Optimization: Your Worst Enemy

Optimization (2)

A classic blunder in optimization was committed some years ago by one of the major software vendors. We had their first interactive timesharing system, and it was a "learning experience" in a variety of ways. One such experience was that of the FORTRAN compiler group. Now any compiler writer knows that the larger the hash table you use for a symbol table, the better your performance on lookup will be. When you are writing a multipass compiler in a 32K mainframe, you end up using a relatively small symbol table, but you create a really, really good hash algorithm so that the probability of a hash collision is reduced (unlike a binary seach, which is log n, a good hash table has constant performance, up to a certain density, so as long as you keep the density below this threshold you might expect that you will typically have an order 1 or 2 cost to enter or lookup a symbol, on the average. A perfect hash table (which is usually precomputed for constant symbols), has a constant performance between 1.0 and 1.3 or thereabouts; if it gets to 1.5 you rework the hashing to get it lower).

So anyway, this compiler group discovers that they no longer have 32K, or 128K, or 512K. Instead, they now have a 4GB virtual address space. "Hey, let's use a really big hash table!" you can hear them saying, "Like, how about 1 MB table?" So they did. But they also had a very sophisticated compiler technology designed for small and relatively dense hash tables. So the result was that the symbols were fairly uniformly distributed over the 256 4K pages in that 1MB, which meant that every symbol access caused a page fault. The compiler was a dog. When they finally went back to a 64K symbol table, they found that although the algorithm had poorer "absolute" performance from a purely algorithmic viewpoint (taking many more instructions to look up a symbol), because it did not cause nearly as many page faults, it ran over an order of magnitude faster. So third-order effects do matter.

Also, beware of C. No, not the speed of light. When we talk about performance, the algorithmic performance for n is expressed as a function C × f(n). Thus an n2 algorithm is formally C × n2, meaning that the performance is a constant multiple of the square of the number of elements being considered. We shorten this to O(n2), meaning "order of n2", and in common parlance just drop the "order of" designation. But never forget the C is there. Some years ago, I was doing a project that produced summary set of listings, sorted in a variety of ways. In the first attempt (this was in the days before C and qsort) I just did an ordinary bubble sort, an O(n2) algorithm. After initial testing,  I fed it some live data. Ten minutes later, after it had printed the console message "Starting reports", it had not yet produced any reports. A series of probes showed that most of the time was in the sort routine. OK, I was done in by my laziness. So I pulled out my trusty heapsort (n log n) sort and spent an hour modifying it to work in my application (remember, I said qsort did not yet exist).  Having solved the problem, I started running it again. Seven minutes into the report phase, nothing had yet appeared. Some probes revealed something significant: it was spending most of its time in the equivalent of strcmp, comparing the strings. While I'd fixed the O issue, I had serious neglected the C issue. So what I did was do one sort of the composite symbol table, all of the names, and then assigning an integer to each symbol structure. Thereafter, when I had to sort a substructure, I just did an integer sort on its ordinal position. This reduced C to the point where less than 30 seconds were required to do the entire report phase. A second-order effect, but a significant one.

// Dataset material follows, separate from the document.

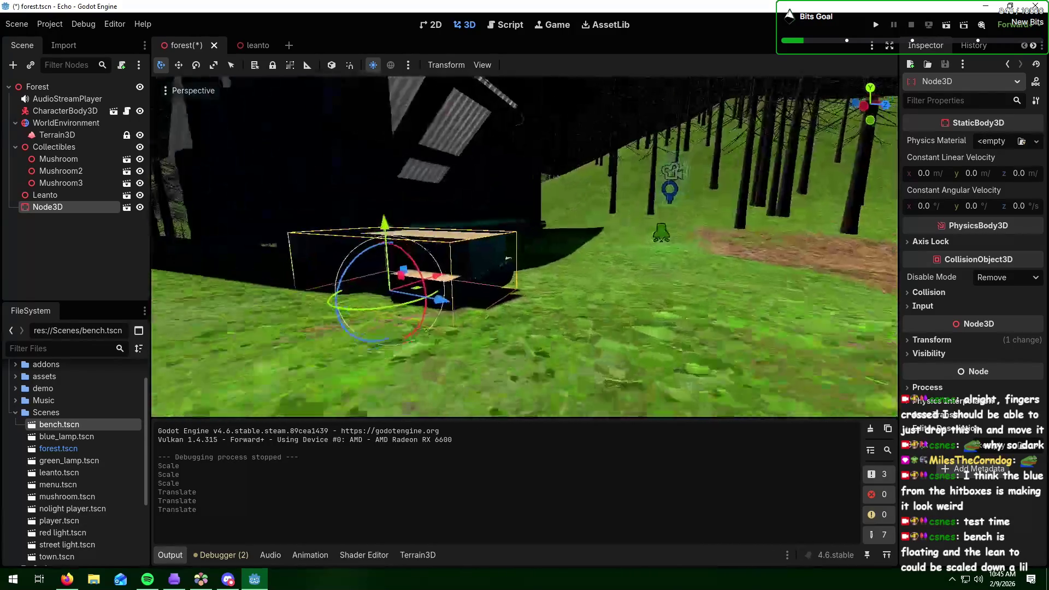
pyautogui.press('w')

So algorithmic performance, particularly paging performance, can matter. Unfortunately, we have neither the proper tools for measuring paging hits nor for reorganizing code to minimize paging of code pages.

Some performance tools measure the total time spent in user space, and treat kernel time as free. This can mask the impact the application has on the kernel time. For example, a few years ago we were measuring the performance of a program whose performance was exceptionally poor. No "hotspot" showed up in terms of program time wasted. However, at one point I was looking at the trace data and noticed that the input routine was called about a million times, which is not surprising when you are reading a megabyte of data, but something seemed odd to me. I looked. Each time it was called, it called the kernel to read a single byte of the file! I changed it to read 8K bytes and unpack the buffer itself, and got a factor of 30 performance improvement! Note the lesson here: kernel time matters, and kernel transitions matter. It is not accidental that the GDI in NT 4.0 is no longer a user-level process but integrated into the kernel. The kernel transitions dominated the performance.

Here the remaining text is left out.